"Enter"a basıp içeriğe geçin

Kürtaj Değil Roboski Katliamdır

 

Başbakanın “Her kürtaj Uludere’dir” söylemine karşı kadınların isyanı bugün Kadıköy sokaklarına taştı. Erdoğan geçtiğimiz günlerde yaptığı açıklamalarda sezaryene karşı olduğunu söylemiş, kürtajı katliam olarak nitelendirmişti. Bu da yetmezmiş gibi kürtajı Roboski katliamıyla bir dillendiren devlet, kadın bedenini kendi kirli politikalarının bir parçası haline getirmeye çalışmıştı.

Bugün devletin bu söylemine karşı isyanlarını haykıran kadınlar Kadıköy sokaklarındaydı. Bizler de Anarşist Kadınlar olarak devletin bu kirli oyununa sözümüzü söylemek için oradaydık. “Katliam Roboskidir”, “Kapitalizme Köle Devlete Kurban Olmayacağız”, “Kapitalizm Katliamdır”, “Her Devlet Bir Uluderedir” yazılı dövizlerimizle, sloganlarımızla hep birlikte haykırdık asıl katliamın devlet ve kapitalizm olduğunu.

Anarşist Kadınlar olarak alanda yaptığımız konuşmada da vurguladığımız gibi bizler biliyoruz ki devlet başlattığı bu tartışmalarla yeni bir nüfus politikası güdüyor. Kürtajı Roboski Katliamıyla birlikte gündeme getiren devlet kendi katliamlarını gizlemeye çalışıyor. Roboski’de katlettiği 34 canın hesabını veremeyen devlet kadının bedeni üzerinden yaptığı politikalarla kendi katliamlarını gizlemeye çalışıyor.

Kürtajı yasaklayarak kapitalizme yeni köleler yetiştirmeyi amaçlayan devlet bilmelidir ki bizler ne devlete kurban ne de kapitalizme köle olacağız. Bizler biliyoruz ki kadının özgürleşmesi erke, varlığı erkten alan devlete ve kapitalizme karşı mücadeleyle mümkündür. Devletler yıkılmadıkça, kapitalizm son bulmadıkça kadınlar özgürleşemeyecektir.

 

Eylemde okunan basın metni;

Biz kadınlar;

Kürtaj hakkımız bahane edilerek bedenimizin, emeğimizin ve geleceğimizin
denetim altına alınmaya çalışıldığının farkındayız.
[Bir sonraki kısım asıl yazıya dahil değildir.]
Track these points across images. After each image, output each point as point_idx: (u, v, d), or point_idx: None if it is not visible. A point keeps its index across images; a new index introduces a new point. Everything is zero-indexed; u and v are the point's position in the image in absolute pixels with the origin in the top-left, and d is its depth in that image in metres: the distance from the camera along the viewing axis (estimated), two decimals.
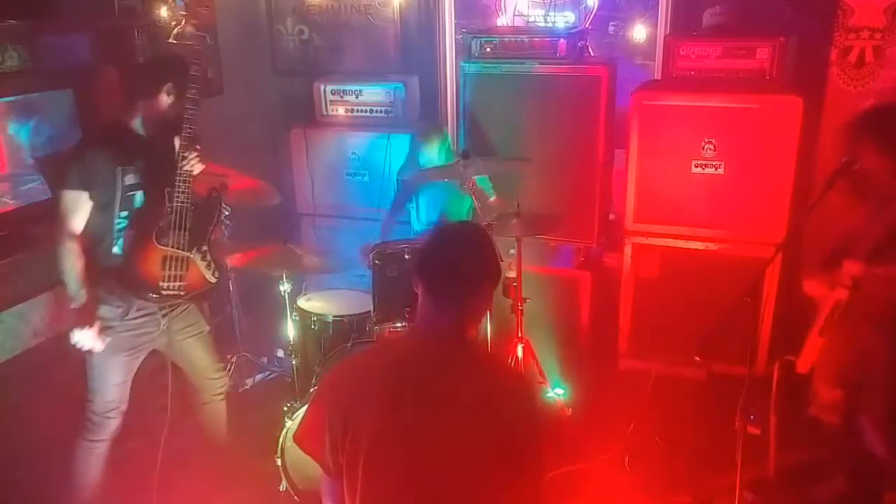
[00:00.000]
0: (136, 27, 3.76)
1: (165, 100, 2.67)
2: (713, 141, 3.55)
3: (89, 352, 2.67)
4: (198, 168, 2.71)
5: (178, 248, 2.67)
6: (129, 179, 2.62)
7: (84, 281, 2.58)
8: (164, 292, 2.68)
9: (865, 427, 2.76)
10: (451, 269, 1.73)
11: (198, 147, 2.68)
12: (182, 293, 2.72)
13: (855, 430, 2.76)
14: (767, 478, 3.05)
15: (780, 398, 3.00)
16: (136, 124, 2.67)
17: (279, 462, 2.95)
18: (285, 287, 3.24)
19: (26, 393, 2.95)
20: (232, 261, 3.35)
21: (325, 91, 4.61)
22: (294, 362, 3.30)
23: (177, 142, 2.71)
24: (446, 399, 1.64)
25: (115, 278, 2.65)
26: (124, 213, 2.64)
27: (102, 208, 2.59)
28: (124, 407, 2.80)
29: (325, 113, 4.65)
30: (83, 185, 2.55)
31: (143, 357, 2.83)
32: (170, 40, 3.91)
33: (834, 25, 3.79)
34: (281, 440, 2.97)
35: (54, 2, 3.27)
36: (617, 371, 3.92)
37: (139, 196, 2.66)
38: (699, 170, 3.61)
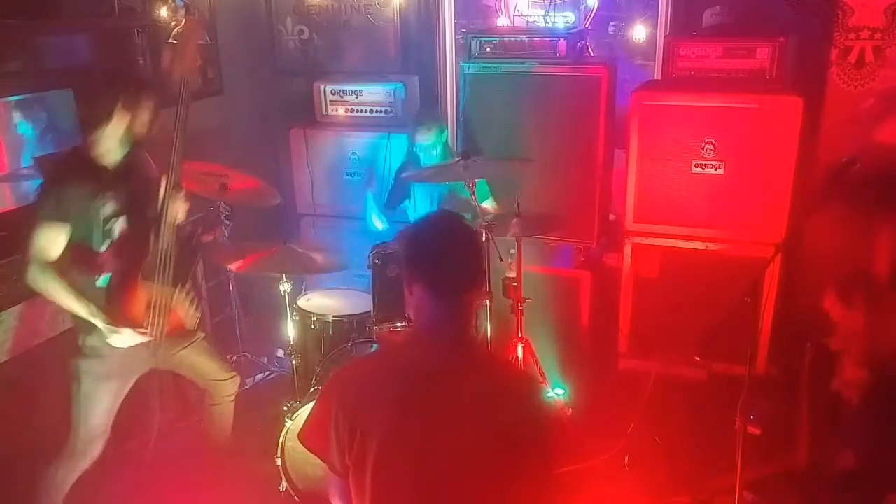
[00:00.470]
0: (136, 27, 3.77)
1: (122, 120, 2.54)
2: (713, 141, 3.55)
3: (77, 378, 2.61)
4: (182, 212, 2.68)
5: (163, 286, 2.61)
6: (107, 210, 2.55)
7: (86, 296, 2.52)
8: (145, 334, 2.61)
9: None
10: (450, 261, 1.68)
11: (182, 188, 2.64)
12: (162, 336, 2.64)
13: (870, 411, 2.77)
14: (766, 477, 3.05)
15: (812, 382, 3.01)
16: (104, 151, 2.57)
17: (279, 462, 2.95)
18: (285, 287, 3.24)
19: (26, 393, 2.95)
20: (233, 267, 3.35)
21: (325, 91, 4.61)
22: (294, 362, 3.30)
23: (163, 182, 2.66)
24: (453, 402, 1.64)
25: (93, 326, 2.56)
26: (105, 244, 2.58)
27: (82, 240, 2.52)
28: (108, 432, 2.74)
29: (325, 113, 4.66)
30: (61, 218, 2.47)
31: (133, 381, 2.78)
32: (170, 40, 3.94)
33: (834, 25, 3.79)
34: (281, 440, 2.97)
35: (54, 2, 3.27)
36: (617, 371, 3.91)
37: (118, 225, 2.60)
38: (699, 170, 3.60)
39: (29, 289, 2.55)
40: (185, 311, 2.72)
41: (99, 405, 2.68)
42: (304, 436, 1.81)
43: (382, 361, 1.86)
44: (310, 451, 1.79)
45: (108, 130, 2.54)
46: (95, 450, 2.72)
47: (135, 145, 2.63)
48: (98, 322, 2.53)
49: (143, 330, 2.58)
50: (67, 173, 2.55)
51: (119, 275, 2.60)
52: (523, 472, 1.64)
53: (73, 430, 2.68)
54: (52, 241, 2.47)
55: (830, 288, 2.83)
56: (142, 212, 2.66)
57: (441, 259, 1.69)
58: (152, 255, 2.60)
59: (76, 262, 2.53)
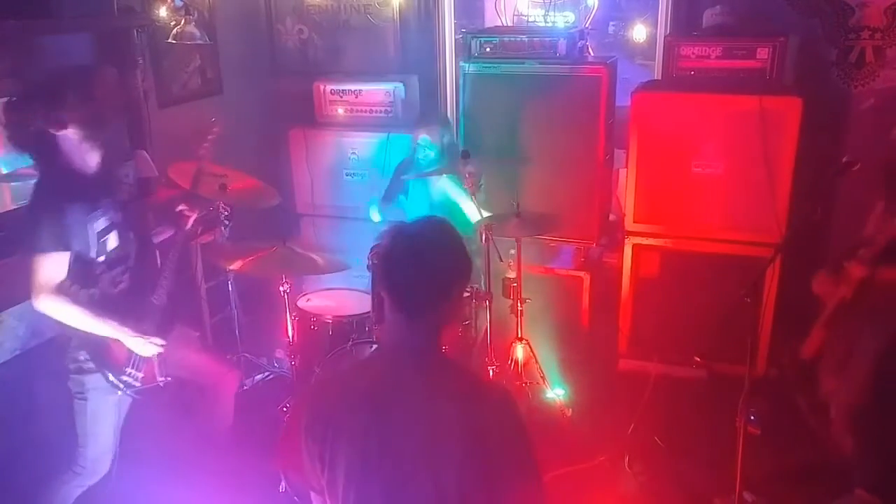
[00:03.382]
0: (136, 27, 3.76)
1: (70, 135, 2.41)
2: (713, 141, 3.55)
3: (83, 396, 2.57)
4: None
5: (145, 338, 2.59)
6: (100, 224, 2.49)
7: (102, 315, 2.47)
8: (124, 378, 2.57)
9: (835, 418, 2.82)
10: (419, 274, 1.58)
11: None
12: (139, 384, 2.61)
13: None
14: (766, 477, 3.05)
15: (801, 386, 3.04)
16: (80, 161, 2.46)
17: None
18: (285, 287, 3.24)
19: (26, 393, 2.95)
20: (233, 267, 3.34)
21: (324, 91, 4.61)
22: (294, 362, 3.30)
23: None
24: (423, 420, 1.58)
25: (87, 347, 2.54)
26: (101, 259, 2.52)
27: (79, 259, 2.44)
28: (117, 447, 2.69)
29: (324, 113, 4.65)
30: (59, 245, 2.38)
31: None
32: (169, 40, 3.94)
33: (834, 25, 3.80)
34: (281, 440, 2.96)
35: (54, 2, 3.27)
36: (617, 371, 3.91)
37: (112, 237, 2.54)
38: (699, 170, 3.61)
39: (29, 288, 2.52)
40: (156, 369, 2.64)
41: (108, 421, 2.64)
42: (280, 457, 1.77)
43: (350, 381, 1.77)
44: (285, 471, 1.76)
45: (62, 135, 2.42)
46: (105, 467, 2.69)
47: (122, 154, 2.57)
48: (124, 335, 2.50)
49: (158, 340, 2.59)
50: (55, 198, 2.41)
51: (115, 288, 2.56)
52: (500, 486, 1.57)
53: (81, 449, 2.63)
54: (56, 269, 2.39)
55: (822, 270, 2.85)
56: (135, 222, 2.63)
57: (409, 271, 1.58)
58: (146, 305, 2.61)
59: (72, 276, 2.45)
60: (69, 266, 2.42)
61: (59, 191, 2.44)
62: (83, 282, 2.49)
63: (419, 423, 1.58)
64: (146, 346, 2.57)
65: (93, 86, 2.45)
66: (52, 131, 2.40)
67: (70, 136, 2.43)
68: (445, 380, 1.65)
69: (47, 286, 2.39)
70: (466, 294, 3.22)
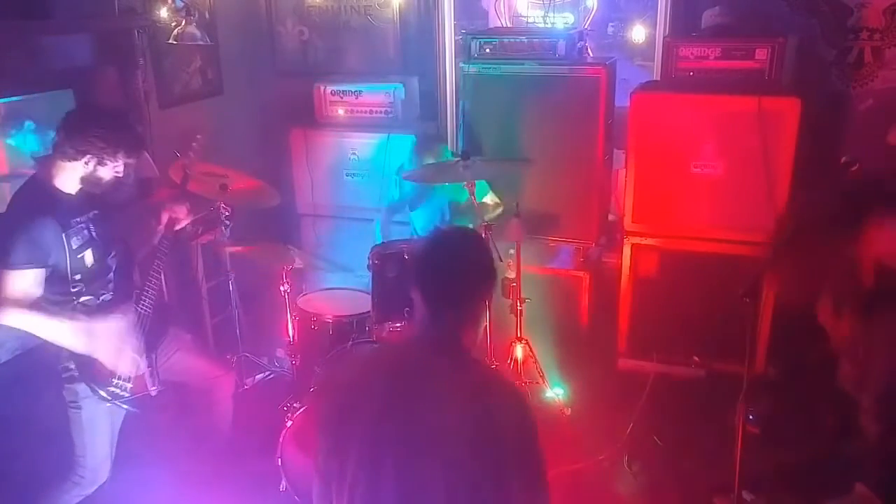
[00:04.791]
0: (136, 27, 3.77)
1: (86, 169, 2.44)
2: (712, 141, 3.56)
3: (77, 404, 2.56)
4: (184, 213, 2.74)
5: (133, 351, 2.58)
6: (75, 242, 2.46)
7: (79, 330, 2.42)
8: (110, 389, 2.54)
9: (866, 406, 2.80)
10: (448, 277, 1.74)
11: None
12: (128, 394, 2.58)
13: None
14: (765, 476, 3.06)
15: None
16: (64, 182, 2.47)
17: (279, 462, 2.95)
18: (285, 287, 3.25)
19: (26, 393, 2.95)
20: (233, 249, 3.35)
21: (325, 92, 4.62)
22: (294, 362, 3.31)
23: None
24: (436, 412, 1.64)
25: (74, 357, 2.50)
26: (77, 276, 2.49)
27: (55, 275, 2.43)
28: (114, 453, 2.70)
29: (325, 114, 4.66)
30: (34, 261, 2.34)
31: None
32: (170, 41, 3.95)
33: (833, 26, 3.81)
34: (281, 440, 2.97)
35: (55, 2, 3.28)
36: (616, 371, 3.92)
37: (89, 254, 2.51)
38: (698, 170, 3.61)
39: None
40: (147, 378, 2.64)
41: (104, 429, 2.63)
42: (294, 432, 1.81)
43: (370, 367, 1.89)
44: (300, 449, 1.79)
45: (71, 165, 2.44)
46: (104, 475, 2.69)
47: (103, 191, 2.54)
48: (103, 352, 2.47)
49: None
50: (32, 212, 2.39)
51: (97, 301, 2.55)
52: (508, 483, 1.62)
53: (80, 459, 2.63)
54: (31, 285, 2.35)
55: (826, 298, 2.85)
56: (122, 231, 2.64)
57: (439, 274, 1.76)
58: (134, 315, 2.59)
59: (47, 291, 2.42)
60: (44, 281, 2.38)
61: (38, 208, 2.40)
62: (58, 296, 2.46)
63: (432, 414, 1.63)
64: (125, 362, 2.54)
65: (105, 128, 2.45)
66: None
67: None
68: (461, 374, 1.72)
69: (15, 301, 2.33)
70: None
Ne “kürtaj hakkımızın”
ne de “bedenimiz, emeğimiz ve cinselliğimiz üzerindeki haklarımızın”
sınırlandırılmasına izin vereceğiz.

AKP iktidarı, 4+4+4 sistemi ile eğitim alanında; Ulusal İstihdam Stratejisi,
grev yasakları ve diğer sendikal yasalarla çalışma ilişkileri alanında gündeme
getirmek istediği yeni kölelik düzenlemeleriyle, kadın bedeni üzerinde mutlak
bir tahakküm kurmayı hedeflemektedir. Bunu yaparken de dünyadaki bütün
faşist, militarist ve gerici iktidarlar gibi sözde “yaşam savunuculuğuna”
soyunmaktadır. Ne Tayyip istediği için, ne de piyasanın ucuz işgücü ihtiyacı için
çocuk doğuracağız. Bedenimiz bizimdir, üzerindeki hak ve tasarruf yetkisi bize
aittir.
Başbakan, fetus hücresiyle uğraşacağına devlet eliyle canı alınan Uludereli
çocukların hesabını versin. Bizler, yıllardır süren savaşın sona erdirilmesini,
Kürt sorununa çözüm bulunmasını isterken, ‘her kürtaj bir Uludere’dir’
açıklamasını bütün kadınlara hakaret olarak görüyoruz. Bu yaklaşım, Uludere
katliamının hesabını vermek yerine, üstünü örtme, sorumluluktan kaçma
yaklaşımıdır. Kadınları katil ilan eden, kadın düşmanı bu yaklaşımı kabul
etmiyoruz.

Başbakan, devletin “tasarrufundaki” her şeyden sorumludur. Yani Uludere
katliamı, Hopa’daki devlet şiddeti, tecavüzcülerin cezalandırılmaması,
kadın katillerinin haksız tahrik ile taçlandırılması bizzat Başbakanın
sorumluluğundadır. Ancak kadın bedeni, cinselliği ve doğurganlığı Başbakanın
da devletin de tasarrufunda değildir. Başbakan işine bakmalı ve haddini
bilmelidir.

‘KÜRTAJ HAKTIR, TARTIŞTIRMAYIZ. BEDENİMİZ BİZİMDİR!’